··· INFORMATION SUPPLIED

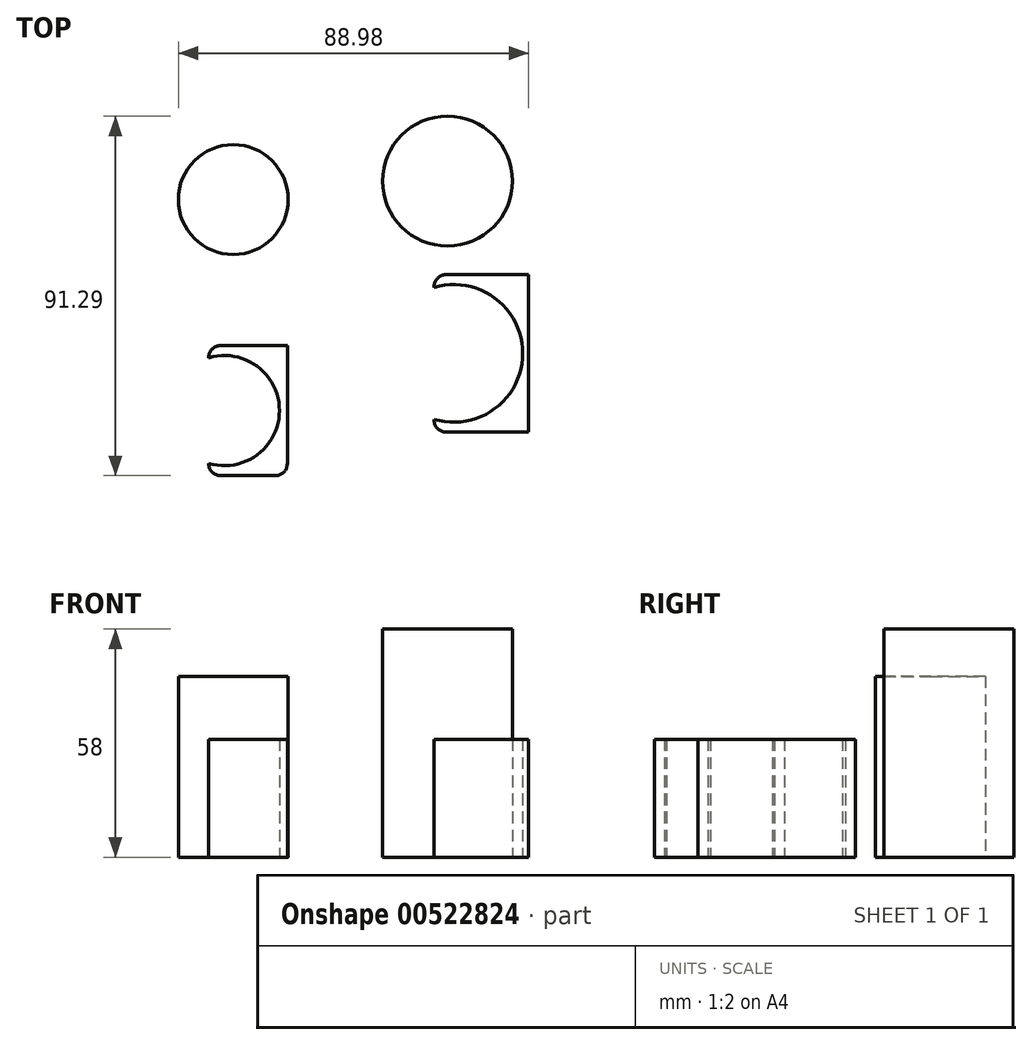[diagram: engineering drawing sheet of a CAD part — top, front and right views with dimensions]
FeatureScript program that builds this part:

······
··· INFORMATION SUPPLIED

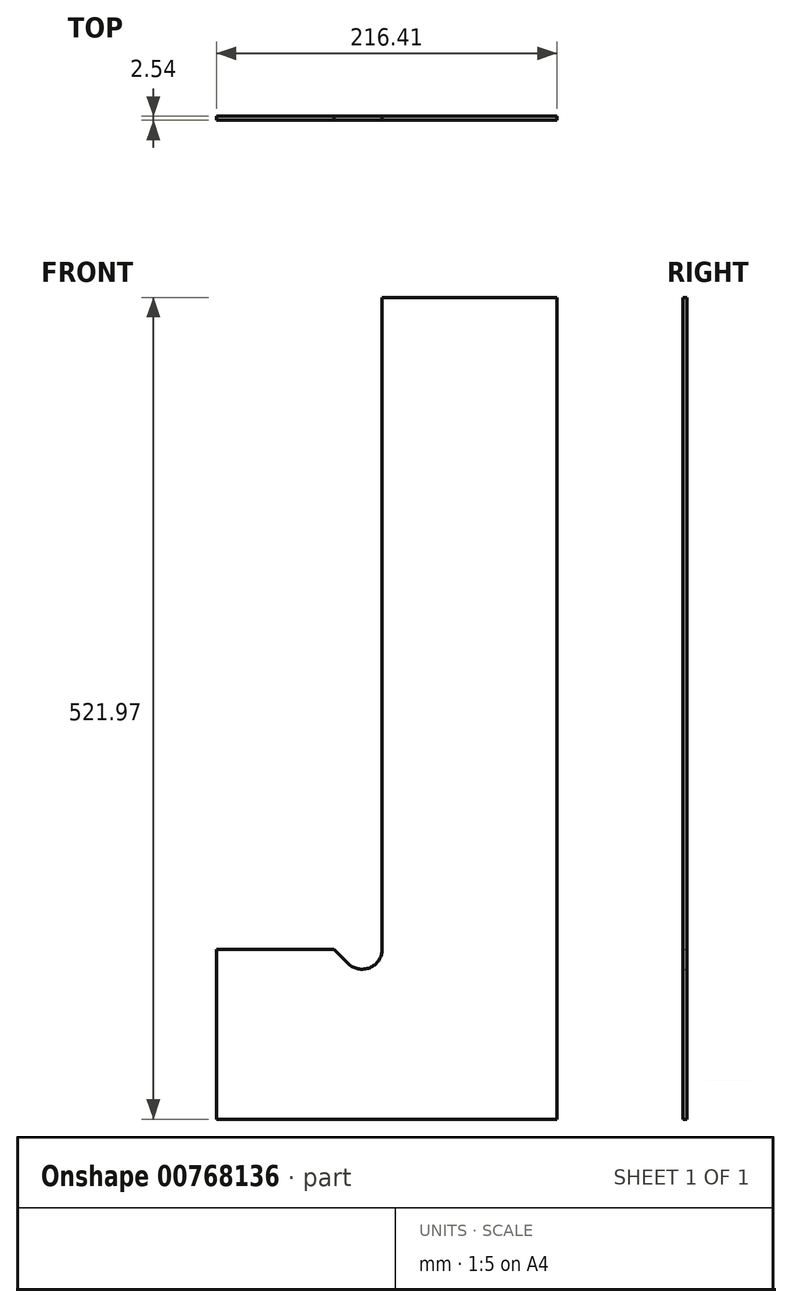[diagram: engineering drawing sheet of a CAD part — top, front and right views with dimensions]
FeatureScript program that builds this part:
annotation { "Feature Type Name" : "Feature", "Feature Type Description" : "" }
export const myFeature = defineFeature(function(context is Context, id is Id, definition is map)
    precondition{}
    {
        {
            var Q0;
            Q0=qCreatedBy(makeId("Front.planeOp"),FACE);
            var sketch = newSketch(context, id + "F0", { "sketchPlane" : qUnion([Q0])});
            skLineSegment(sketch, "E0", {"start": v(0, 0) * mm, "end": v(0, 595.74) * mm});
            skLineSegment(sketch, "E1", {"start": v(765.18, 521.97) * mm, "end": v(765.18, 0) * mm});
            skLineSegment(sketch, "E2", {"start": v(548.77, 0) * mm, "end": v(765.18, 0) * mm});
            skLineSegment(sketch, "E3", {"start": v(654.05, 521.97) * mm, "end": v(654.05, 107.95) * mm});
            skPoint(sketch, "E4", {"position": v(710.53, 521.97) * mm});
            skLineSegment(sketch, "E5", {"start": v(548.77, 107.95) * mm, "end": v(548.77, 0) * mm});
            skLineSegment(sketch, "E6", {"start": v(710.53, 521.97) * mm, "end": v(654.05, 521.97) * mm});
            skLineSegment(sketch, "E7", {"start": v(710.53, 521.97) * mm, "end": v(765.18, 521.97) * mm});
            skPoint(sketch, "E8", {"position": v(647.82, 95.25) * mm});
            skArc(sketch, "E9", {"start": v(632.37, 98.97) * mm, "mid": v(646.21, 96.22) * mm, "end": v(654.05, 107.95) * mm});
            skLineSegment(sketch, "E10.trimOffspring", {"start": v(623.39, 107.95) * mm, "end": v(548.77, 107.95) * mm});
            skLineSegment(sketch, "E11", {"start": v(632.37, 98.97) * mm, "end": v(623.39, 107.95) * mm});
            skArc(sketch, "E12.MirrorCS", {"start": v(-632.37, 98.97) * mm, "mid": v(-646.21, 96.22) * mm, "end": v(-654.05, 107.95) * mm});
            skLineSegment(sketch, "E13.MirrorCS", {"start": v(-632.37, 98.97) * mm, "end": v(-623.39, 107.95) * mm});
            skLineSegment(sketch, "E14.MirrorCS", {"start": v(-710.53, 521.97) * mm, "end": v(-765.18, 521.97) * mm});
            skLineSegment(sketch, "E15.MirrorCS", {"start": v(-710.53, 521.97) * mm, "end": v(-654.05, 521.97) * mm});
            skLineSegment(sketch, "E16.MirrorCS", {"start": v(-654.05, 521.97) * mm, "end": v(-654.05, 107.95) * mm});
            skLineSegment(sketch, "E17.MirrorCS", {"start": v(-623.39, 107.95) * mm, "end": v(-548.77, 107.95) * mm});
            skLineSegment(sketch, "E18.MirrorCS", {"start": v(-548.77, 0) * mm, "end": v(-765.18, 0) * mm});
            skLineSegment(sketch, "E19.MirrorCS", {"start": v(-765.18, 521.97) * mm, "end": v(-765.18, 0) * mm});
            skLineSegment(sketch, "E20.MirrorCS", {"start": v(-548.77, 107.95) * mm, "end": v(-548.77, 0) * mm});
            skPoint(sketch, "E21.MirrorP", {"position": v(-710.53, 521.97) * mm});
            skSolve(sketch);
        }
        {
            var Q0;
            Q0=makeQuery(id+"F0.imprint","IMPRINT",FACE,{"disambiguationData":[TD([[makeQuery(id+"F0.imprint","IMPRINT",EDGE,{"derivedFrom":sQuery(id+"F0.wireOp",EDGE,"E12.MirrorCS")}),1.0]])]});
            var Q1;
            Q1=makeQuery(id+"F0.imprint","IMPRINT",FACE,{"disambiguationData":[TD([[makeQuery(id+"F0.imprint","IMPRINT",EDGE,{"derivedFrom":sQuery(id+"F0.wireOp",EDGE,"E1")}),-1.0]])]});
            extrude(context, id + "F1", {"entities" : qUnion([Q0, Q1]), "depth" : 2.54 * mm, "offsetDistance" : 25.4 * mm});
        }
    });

······

# WORK TO BE COMPLETED
Count the lines in the data that contain the string "wireOp" and reply with the number alone.

# WRITTEN RESPONSE
2